Information supplied ->
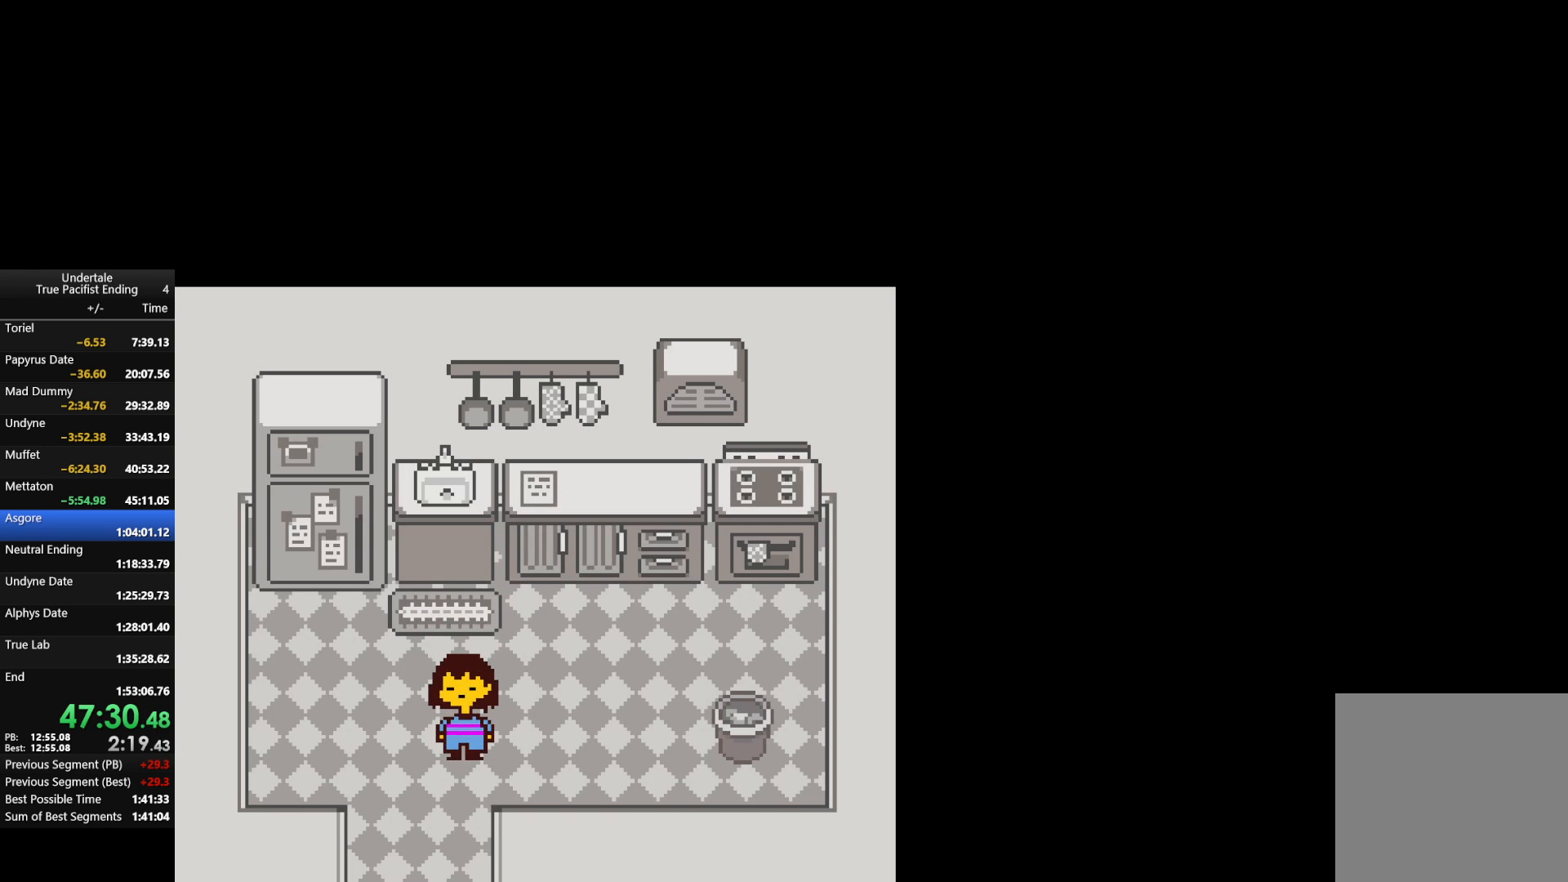
{"keys": ["down", "right"], "events": [[167, "left", "down"], [267, "left", "up"], [300, "right", "down"]]}
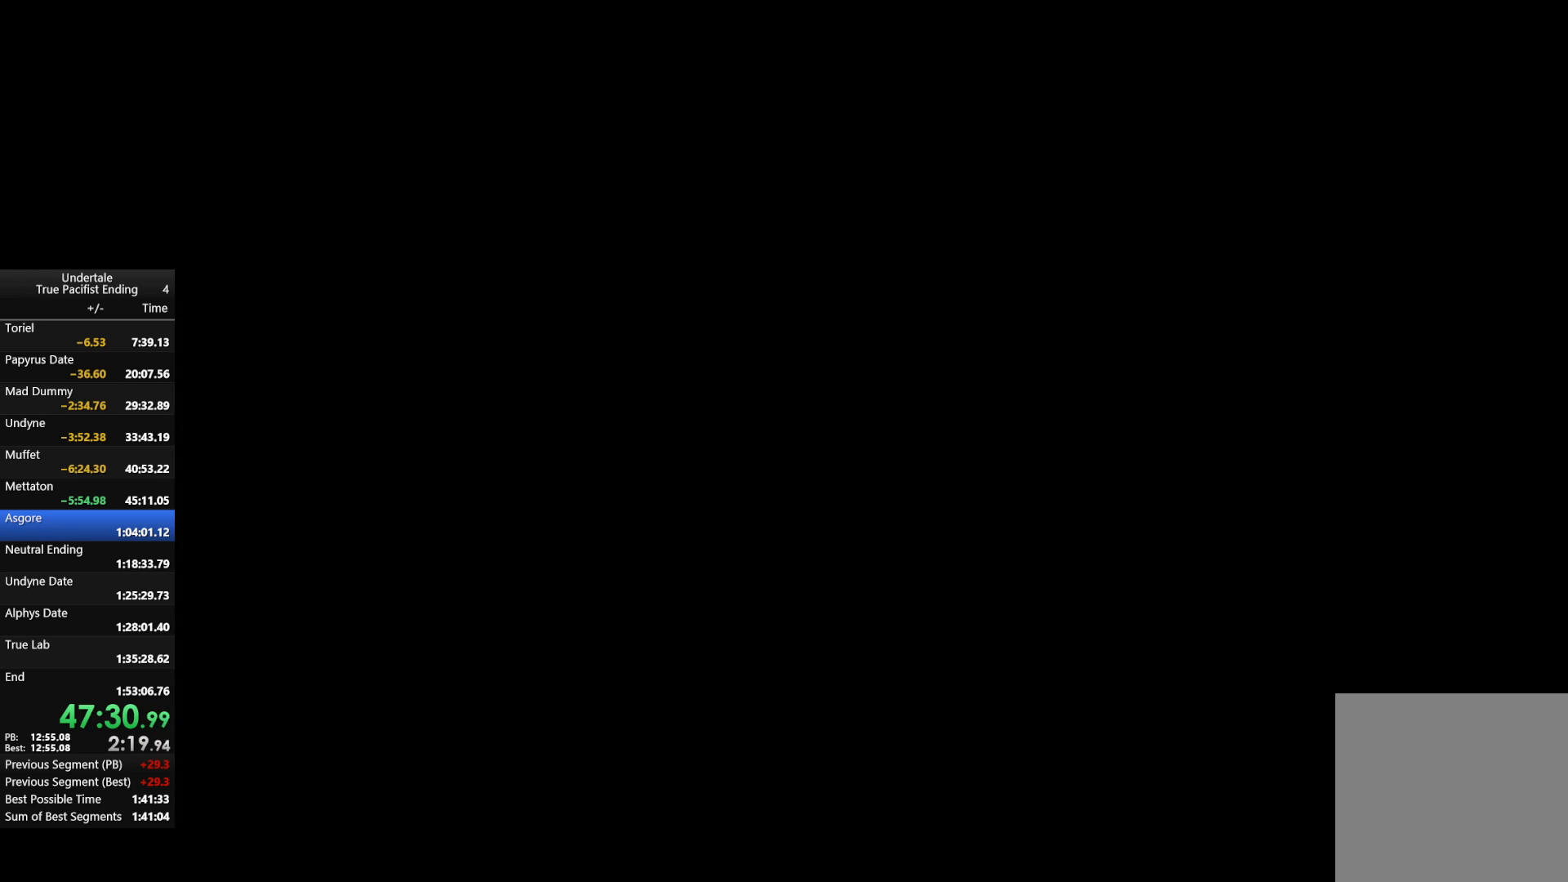
{"keys": ["down", "right"], "events": []}
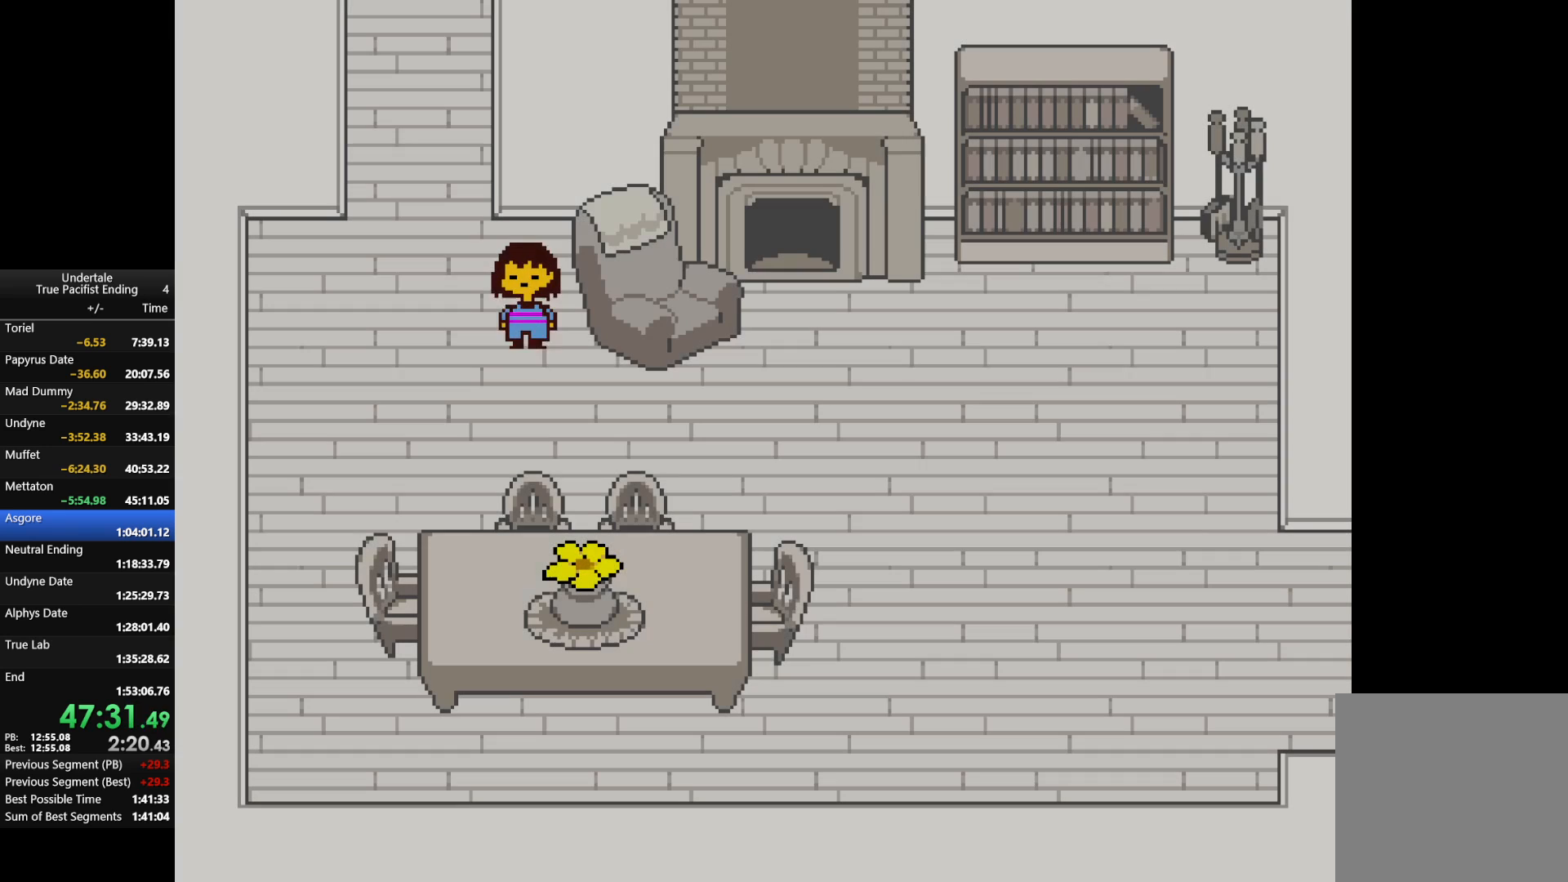
{"keys": ["down"], "events": [[367, "down", "up"], [367, "right", "up"], [467, "down", "down"]]}
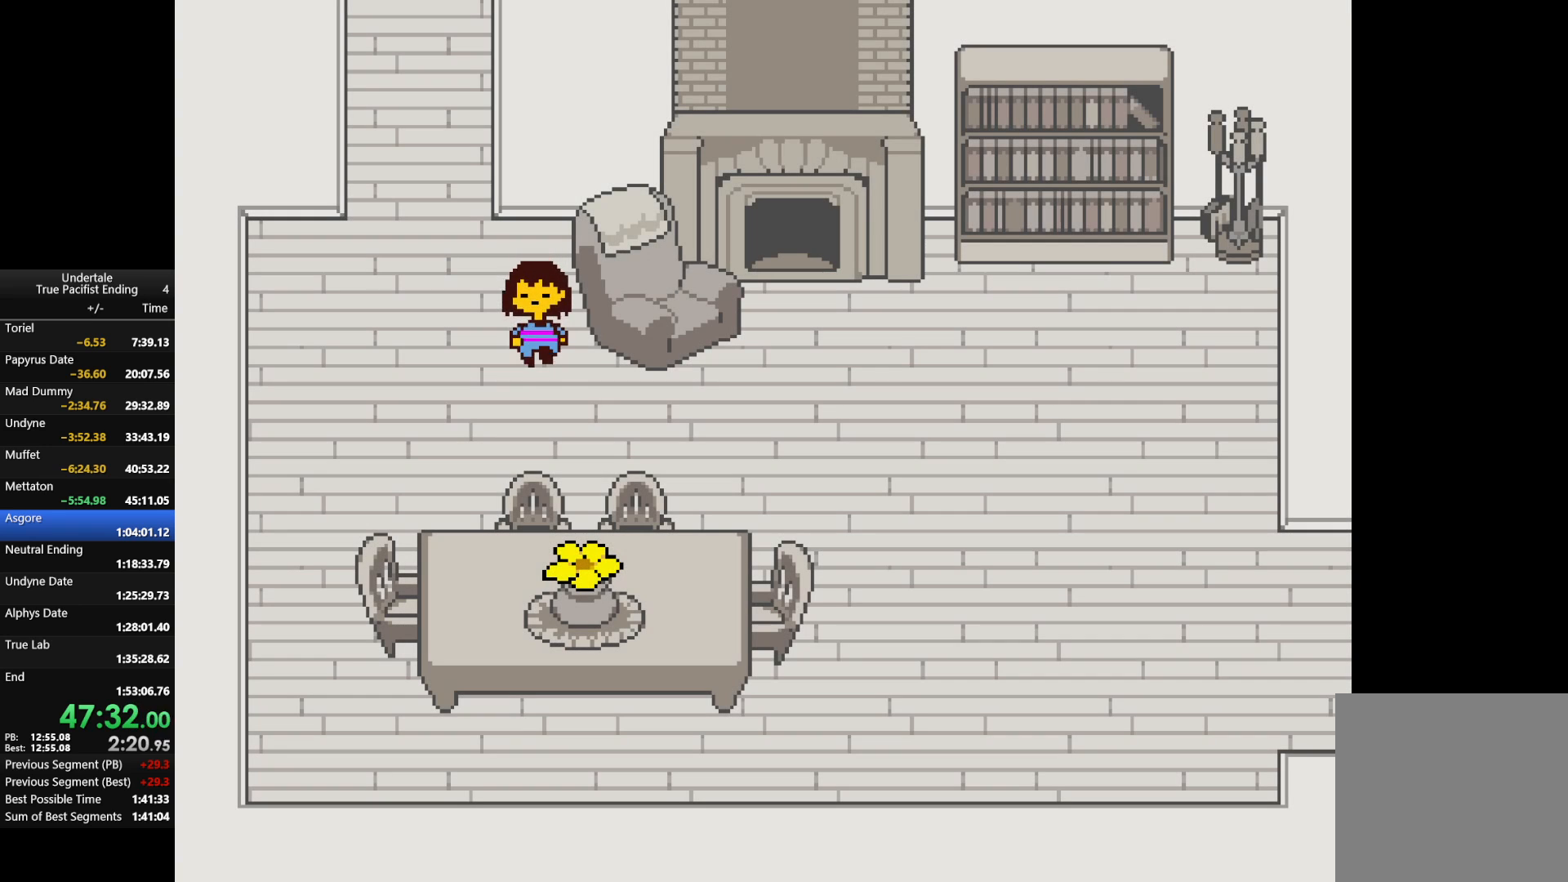
{"keys": ["right"], "events": [[167, "right", "down"], [367, "down", "up"]]}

Exercise goal -> The material above should be returned exactly, without pictures.

Task result ->
{"keys": ["down", "right"], "events": [[167, "left", "down"], [267, "left", "up"], [300, "right", "down"]]}
{"keys": ["down", "right"], "events": []}
{"keys": ["down"], "events": [[367, "down", "up"], [367, "right", "up"], [467, "down", "down"]]}
{"keys": ["right"], "events": [[167, "right", "down"], [367, "down", "up"]]}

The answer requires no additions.